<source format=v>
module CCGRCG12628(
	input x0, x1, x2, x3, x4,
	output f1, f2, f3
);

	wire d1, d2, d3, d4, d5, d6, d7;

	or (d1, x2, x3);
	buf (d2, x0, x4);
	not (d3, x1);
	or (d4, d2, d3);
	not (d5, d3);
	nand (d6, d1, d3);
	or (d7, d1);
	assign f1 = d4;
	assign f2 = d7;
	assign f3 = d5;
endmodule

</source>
——
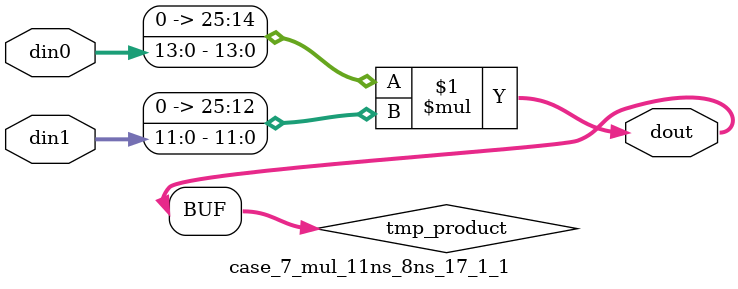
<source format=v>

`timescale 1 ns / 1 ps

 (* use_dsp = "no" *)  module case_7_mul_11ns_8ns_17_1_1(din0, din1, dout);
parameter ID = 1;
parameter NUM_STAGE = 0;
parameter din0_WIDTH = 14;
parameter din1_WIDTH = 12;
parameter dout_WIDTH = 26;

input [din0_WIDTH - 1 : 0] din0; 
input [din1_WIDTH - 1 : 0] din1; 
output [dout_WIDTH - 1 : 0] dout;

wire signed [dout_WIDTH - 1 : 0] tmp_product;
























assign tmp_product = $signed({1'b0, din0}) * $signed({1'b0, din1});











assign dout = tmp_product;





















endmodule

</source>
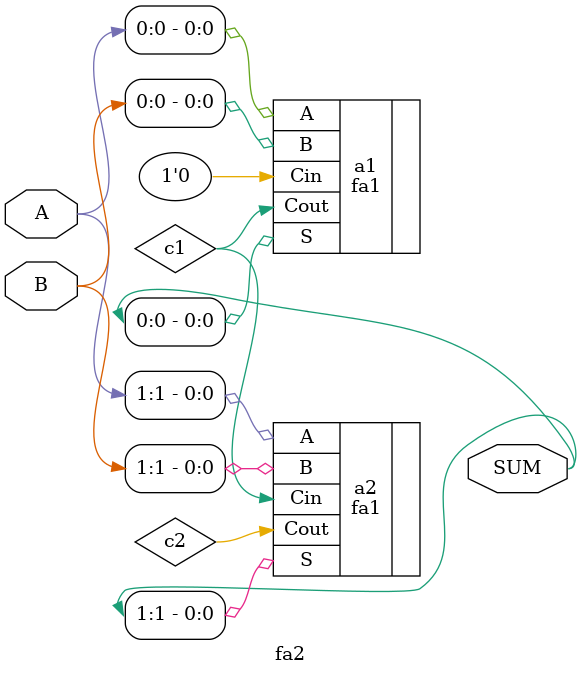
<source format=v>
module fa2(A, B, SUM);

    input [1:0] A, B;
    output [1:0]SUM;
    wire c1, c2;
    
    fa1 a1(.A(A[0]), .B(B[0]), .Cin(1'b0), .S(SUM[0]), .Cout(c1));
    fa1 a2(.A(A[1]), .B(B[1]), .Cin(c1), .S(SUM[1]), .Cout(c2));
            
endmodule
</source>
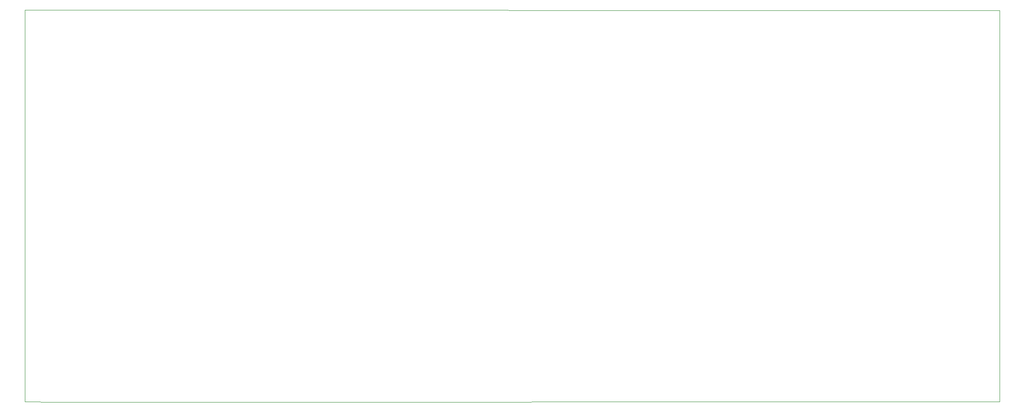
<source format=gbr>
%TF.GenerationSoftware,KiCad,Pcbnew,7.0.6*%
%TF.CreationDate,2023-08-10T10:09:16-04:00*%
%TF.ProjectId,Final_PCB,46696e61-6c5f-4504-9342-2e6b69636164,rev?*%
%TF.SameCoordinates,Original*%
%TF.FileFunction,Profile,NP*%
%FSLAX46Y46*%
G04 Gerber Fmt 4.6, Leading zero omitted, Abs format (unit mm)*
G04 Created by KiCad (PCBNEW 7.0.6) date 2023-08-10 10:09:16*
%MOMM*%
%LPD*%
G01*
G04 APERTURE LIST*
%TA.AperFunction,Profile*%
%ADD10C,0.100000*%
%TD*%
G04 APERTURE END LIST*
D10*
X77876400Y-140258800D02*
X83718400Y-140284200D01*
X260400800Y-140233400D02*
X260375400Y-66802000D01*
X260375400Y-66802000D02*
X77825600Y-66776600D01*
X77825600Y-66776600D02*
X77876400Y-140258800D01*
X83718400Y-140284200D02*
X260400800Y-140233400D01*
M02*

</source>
——
# [TASK STATEMENT]
The task calls for all lines in the entries that hold "Cout".

# [EXERCISE SOLUTION]
    fa1 a1(.A(A[0]), .B(B[0]), .Cin(1'b0), .S(SUM[0]), .Cout(c1));
    fa1 a2(.A(A[1]), .B(B[1]), .Cin(c1), .S(SUM[1]), .Cout(c2));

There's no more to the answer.